1949 film directed by Seymour Friedman

Boston Blackie's Chinese Venture is a 1949 mystery film directed by Seymour Friedman, starring Chester Morris. This was the last of Columbia's 14 Boston Blackie pictures (1941–49).

==Plot==
Boston Blackie and his sidekick Shorty are seen exiting a Chinese laundry where the proprietor is soon found murdered. The suspects include a bored tour guide, a B-girl in a tavern, the inhabitants of an old Chinatown tenement, and Blackie and Shorty themselves. Investigating the murder one jump ahead of the police, Blackie and Shorty uncover an illegal gambling ring.

==Cast==
- Chester Morris as Boston Blackie
- Maylia Fong as Mei Ling
- Richard Lane as Inspector William R. Farraday
- Sid Tomack as Shorty
- Frank Sully as Detective Sergeant Matthews
- Don McGuire as Les, the tour guide
- Joan Woodbury as Red, the bar girl
- Charles Arnt as Pop Gerard
- Luis Van Rooten as Bill Craddock (as Louis Van Rooten)
- Philip Ahn as Wong Chung Shee

==Production==
The film went into production under the title Boston Blackie's Honor; the title was changed in July 1948. Richard Lane, as long-suffering Inspector Farraday, was the only other character who appeared in all of the Boston Blackie films. George E. Stone, playing Blackie's sidekick The Runt, missed the first and the last films in the series due to illness. In Chinese Venture Stone was replaced by Sid Tomack as "Shorty."

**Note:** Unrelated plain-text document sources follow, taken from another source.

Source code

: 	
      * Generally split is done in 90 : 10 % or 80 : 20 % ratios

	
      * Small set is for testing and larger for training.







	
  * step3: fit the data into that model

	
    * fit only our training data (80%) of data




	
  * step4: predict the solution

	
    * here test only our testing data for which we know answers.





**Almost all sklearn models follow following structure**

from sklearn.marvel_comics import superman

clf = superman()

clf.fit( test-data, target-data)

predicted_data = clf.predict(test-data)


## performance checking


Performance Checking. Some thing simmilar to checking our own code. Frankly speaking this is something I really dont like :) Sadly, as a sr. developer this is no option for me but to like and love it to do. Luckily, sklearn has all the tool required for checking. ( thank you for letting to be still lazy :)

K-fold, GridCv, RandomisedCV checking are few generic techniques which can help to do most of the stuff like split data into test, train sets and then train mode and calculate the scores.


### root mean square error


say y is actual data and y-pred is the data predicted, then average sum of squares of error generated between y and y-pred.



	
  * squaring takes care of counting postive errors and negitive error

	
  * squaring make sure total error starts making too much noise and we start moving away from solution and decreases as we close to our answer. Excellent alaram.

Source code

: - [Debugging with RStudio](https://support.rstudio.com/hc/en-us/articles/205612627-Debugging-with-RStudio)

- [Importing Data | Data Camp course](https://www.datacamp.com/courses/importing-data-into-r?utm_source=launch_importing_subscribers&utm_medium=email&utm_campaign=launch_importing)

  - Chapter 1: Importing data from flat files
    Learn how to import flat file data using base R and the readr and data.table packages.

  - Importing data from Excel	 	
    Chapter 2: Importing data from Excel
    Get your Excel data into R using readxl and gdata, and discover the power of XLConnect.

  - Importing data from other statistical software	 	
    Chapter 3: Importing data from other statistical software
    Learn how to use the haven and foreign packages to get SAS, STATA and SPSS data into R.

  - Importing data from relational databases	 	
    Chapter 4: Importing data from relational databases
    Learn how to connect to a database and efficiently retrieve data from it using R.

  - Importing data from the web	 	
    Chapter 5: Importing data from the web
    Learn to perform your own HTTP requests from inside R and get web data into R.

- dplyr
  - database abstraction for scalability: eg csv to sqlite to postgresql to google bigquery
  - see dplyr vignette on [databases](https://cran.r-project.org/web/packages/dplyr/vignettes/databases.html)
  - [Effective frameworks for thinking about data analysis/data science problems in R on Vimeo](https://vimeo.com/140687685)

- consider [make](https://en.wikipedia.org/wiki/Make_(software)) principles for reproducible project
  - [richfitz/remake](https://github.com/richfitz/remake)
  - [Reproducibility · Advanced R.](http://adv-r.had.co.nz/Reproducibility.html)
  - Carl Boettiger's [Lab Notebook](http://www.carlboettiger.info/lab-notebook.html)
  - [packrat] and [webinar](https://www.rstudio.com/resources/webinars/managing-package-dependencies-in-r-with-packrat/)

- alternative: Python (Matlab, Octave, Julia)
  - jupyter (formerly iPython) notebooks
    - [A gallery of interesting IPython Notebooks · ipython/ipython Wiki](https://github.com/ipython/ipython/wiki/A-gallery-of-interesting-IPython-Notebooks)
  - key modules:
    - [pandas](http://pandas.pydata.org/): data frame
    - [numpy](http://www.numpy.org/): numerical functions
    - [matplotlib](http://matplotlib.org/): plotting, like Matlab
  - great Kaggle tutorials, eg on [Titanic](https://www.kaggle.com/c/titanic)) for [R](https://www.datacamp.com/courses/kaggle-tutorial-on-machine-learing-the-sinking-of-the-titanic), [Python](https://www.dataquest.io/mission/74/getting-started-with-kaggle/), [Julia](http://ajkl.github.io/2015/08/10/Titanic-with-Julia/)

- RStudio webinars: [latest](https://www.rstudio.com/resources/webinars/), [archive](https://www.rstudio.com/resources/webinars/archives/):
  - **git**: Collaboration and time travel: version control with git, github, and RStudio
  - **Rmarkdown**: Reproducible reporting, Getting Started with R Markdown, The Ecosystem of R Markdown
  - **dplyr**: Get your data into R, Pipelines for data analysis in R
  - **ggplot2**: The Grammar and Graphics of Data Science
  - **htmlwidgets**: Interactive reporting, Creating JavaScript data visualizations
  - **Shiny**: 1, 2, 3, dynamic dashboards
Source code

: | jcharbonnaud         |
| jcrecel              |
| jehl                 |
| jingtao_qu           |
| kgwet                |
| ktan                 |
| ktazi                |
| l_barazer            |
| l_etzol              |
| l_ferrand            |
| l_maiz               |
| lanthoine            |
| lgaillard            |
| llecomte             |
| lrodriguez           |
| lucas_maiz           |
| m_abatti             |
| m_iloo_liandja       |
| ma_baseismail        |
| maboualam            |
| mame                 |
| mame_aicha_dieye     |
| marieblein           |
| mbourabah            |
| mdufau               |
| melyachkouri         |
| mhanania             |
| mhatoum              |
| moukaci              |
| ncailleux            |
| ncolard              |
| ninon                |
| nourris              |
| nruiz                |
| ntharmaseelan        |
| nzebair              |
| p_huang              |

Columbia Pictures had been gradually curtailing its "B" film series; most of them ended in 1948 and 1949. The previous film in the Boston Blackie series was Trapped by Boston Blackie (1948), which had been given to promising first-time director Seymour Friedman. Friedman had been an assistant director who had filmed several scenes for Columbia's major musical Down to Earth. He was promoted to full-fledged director in December 1947. Friedman did such a good job with the Boston Blackie picture that the series was extended for one more outing. Friedman returned as director of Boston Blackie's Chinese Venture, which began filming in June 1948.

It was the least expensive entry in the Boston Blackie series, filmed in only 10 days with a running time of 59 minutes (a new low for the series).

==Reception==
The finished film was released on March 3, 1949. The trade critics gave it passing marks. Publisher Pete Harrison called it "Nothing sensational, but it is a good Boston Blackie melodrama; it holds the spectator's interest pretty tense [sic] all the way through... The acting, as a result of the fairly skillful direction, is good."